Rewrite the lines between the one holding "scientific name: Carex spicata" and the one holding "genus: Lycianthes", inclusive, renaming "phylum" to "division" and leaving everything else unchanged. Give back only those lines.
______________________________
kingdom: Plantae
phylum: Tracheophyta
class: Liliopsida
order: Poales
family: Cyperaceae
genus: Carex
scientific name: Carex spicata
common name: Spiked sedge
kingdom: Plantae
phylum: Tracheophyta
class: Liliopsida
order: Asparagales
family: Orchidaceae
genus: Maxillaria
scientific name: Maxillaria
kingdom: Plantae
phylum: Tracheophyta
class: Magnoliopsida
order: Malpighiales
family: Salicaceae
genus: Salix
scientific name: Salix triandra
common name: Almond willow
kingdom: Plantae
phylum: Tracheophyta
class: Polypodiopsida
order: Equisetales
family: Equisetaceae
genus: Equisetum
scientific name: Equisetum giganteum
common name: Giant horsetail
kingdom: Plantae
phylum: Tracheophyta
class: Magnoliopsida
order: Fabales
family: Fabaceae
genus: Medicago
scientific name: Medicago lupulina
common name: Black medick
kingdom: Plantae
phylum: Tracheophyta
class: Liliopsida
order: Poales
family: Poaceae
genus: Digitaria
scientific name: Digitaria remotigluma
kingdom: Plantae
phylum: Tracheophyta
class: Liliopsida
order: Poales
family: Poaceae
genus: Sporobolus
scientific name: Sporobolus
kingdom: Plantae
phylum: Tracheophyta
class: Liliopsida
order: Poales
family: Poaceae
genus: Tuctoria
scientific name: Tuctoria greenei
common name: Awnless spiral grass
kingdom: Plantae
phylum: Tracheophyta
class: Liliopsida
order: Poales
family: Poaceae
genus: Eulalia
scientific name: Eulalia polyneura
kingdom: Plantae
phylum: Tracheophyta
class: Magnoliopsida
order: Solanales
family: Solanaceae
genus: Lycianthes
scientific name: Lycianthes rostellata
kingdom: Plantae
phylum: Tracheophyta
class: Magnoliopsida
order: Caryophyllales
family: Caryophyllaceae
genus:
______________________________
• _SOLUTION_
scientific name: Carex spicata
common name: Spiked sedge
kingdom: Plantae
division: Tracheophyta
class: Liliopsida
order: Asparagales
family: Orchidaceae
genus: Maxillaria
scientific name: Maxillaria
kingdom: Plantae
division: Tracheophyta
class: Magnoliopsida
order: Malpighiales
family: Salicaceae
genus: Salix
scientific name: Salix triandra
common name: Almond willow
kingdom: Plantae
division: Tracheophyta
class: Polypodiopsida
order: Equisetales
family: Equisetaceae
genus: Equisetum
scientific name: Equisetum giganteum
common name: Giant horsetail
kingdom: Plantae
division: Tracheophyta
class: Magnoliopsida
order: Fabales
family: Fabaceae
genus: Medicago
scientific name: Medicago lupulina
common name: Black medick
kingdom: Plantae
division: Tracheophyta
class: Liliopsida
order: Poales
family: Poaceae
genus: Digitaria
scientific name: Digitaria remotigluma
kingdom: Plantae
division: Tracheophyta
class: Liliopsida
order: Poales
family: Poaceae
genus: Sporobolus
scientific name: Sporobolus
kingdom: Plantae
division: Tracheophyta
class: Liliopsida
order: Poales
family: Poaceae
genus: Tuctoria
scientific name: Tuctoria greenei
common name: Awnless spiral grass
kingdom: Plantae
division: Tracheophyta
class: Liliopsida
order: Poales
family: Poaceae
genus: Eulalia
scientific name: Eulalia polyneura
kingdom: Plantae
division: Tracheophyta
class: Magnoliopsida
order: Solanales
family: Solanaceae
genus: Lycianthes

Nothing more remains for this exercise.